Cependant, pensé dans un contexte d’urgence, ce nouvel hébergement n’est pas adapté à la situation. Parmi les jeunes migrants, certains étaient déjà pris en charge au lycée agricole et attendaient avec impatience l’ouverture de cette résidence. « On leur a vendu du rêve et, à l’arrivée, il n’y avait rien pour eux à Cécile Sauvage. Pas une brosse de toilettes, pas de produits d’hygiène, jamais de lessive, des ordinateurs qui ne fonctionnent pas en salle informatique, rien… Du coup, ils sont révoltés », témoigne l’un des anciens professionnels .       

Démissions et départs en pagaille

La situation de ces derniers est symptomatique de l’atmosphère régnant au sein de l’établissement. En cinq mois d’ouverture, une douzaine de professionnels ont démissionné, dégoûtés par les conditions d’accompagnement et le manque de moyens. Tandis que sept autres ont été remerciés, le plus souvent avant la fin de leur période d’essai. Le groupe les Établières ne trouvant plus de travailleurs sociaux diplômés et formés à accompagner ce public, il les remplace par des animateurs titulaires d’un BAFA (Brevet d’aptitude à la fonction d’animateur), voire par des personnes non diplômées. Et l’hémorragie continue.

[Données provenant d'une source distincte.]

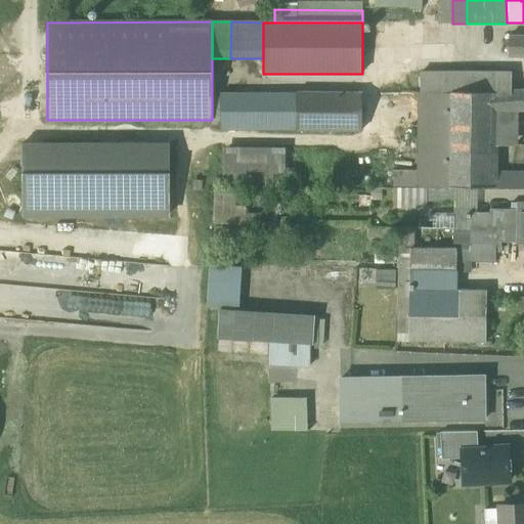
[(510,57),(523,56),(523,36),(511,36),(510,57)]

Quel que soit leur statut , beaucoup ont relayé auprès de la Cimade, et confirmé à Mediacités, des problèmes d’encadrement, une insuffisance du suivi des jeunes et un manque de moyens. « Le système est tellement complexe, même pour obtenir une carte de bus, qu’on se lasse, décrit l’un d’eux. Il n’y a pas de fond de caisse pour acheter un ticket de bus aux jeunes, pas de vélos, pas ou peu de réunions d’équipe, des plannings au jour le jour. Et aucune volonté que les jeunes trouvent un stage ailleurs qu’aux alentours, car "c’est trop cher"... » Dernièrement, l’inspection du travail a été saisie. « Les Établières, ce sont des apprentis sorciers, poursuivent plusieurs anciens salariés. Le social, ce n’est pas dans leur veine, ils ne savent pas faire. Du coup, c’est plus que compliqué... »            

Plus compliqué car ces mineurs particulièrement fragiles, souvent arrivés en France après un périple long et difficile, nécessitent un accompagnement complet : cours de français, aide administrative, scolaire, médicale, écriture de CV, recherche de stages et d’apprentissages, en vue d’obtenir un diplôme qualifiant. Bref, un ensemble de moyens que le groupe ne semble pas être en mesure de fournir. D’anciens salariés témoignent s’être souvent retrouvés seuls pour encadrer 30 jeunes. D’autres racontent l’histoire de ce collègue « qui a dû emmener un gamin en vélo à un rendez-vous médical car il n’y a qu’un seul véhicule pour 30 jeunes, pour lequel il faut faire une demande préalable ! »

Atmosphère carcérale

La résidence Cécile Sauvage ne compte que deux machines à laver pour 30 MNA. Tout y est placé sous clef. Des agents de sécurité assurent une surveillance de nuit, tandis que « des caméras filment l’extérieur, les couloirs, l’ascenseur et les bureaux », sans que personne – les résidents comme le personnel - ne soit averti de leur présence ni du devenir des images. Les salariés ont « l’impression d’être des gardiens de prison » et les jeunes expriment leur sensation d’être incarcérés.

Alors que nous souhaitions les confronter à ces différents témoignages, le Département a indiqué « ne pas vouloir communiquer sur les MNA pour le moment », tandis que la direction du groupe les Établières nous a fait savoir qu’elle n’était « pas intéressée ». Son président, quant à lui, a été insultant avant de raccrocher sans répondre. Alors que le Défenseur des Droits, Jacques Toubon, est désormais saisi, peut-on espérer une amélioration de la situation ? Il faudra faire vite. Dans sa saisine, la Cimade précise qu’« à ce jour, à la résidence Cécile Sauvage, il n'y a aucun personnel ayant une qualification d'éducateur et les mouvements de personnel continuent ». Au détriment des jeunes.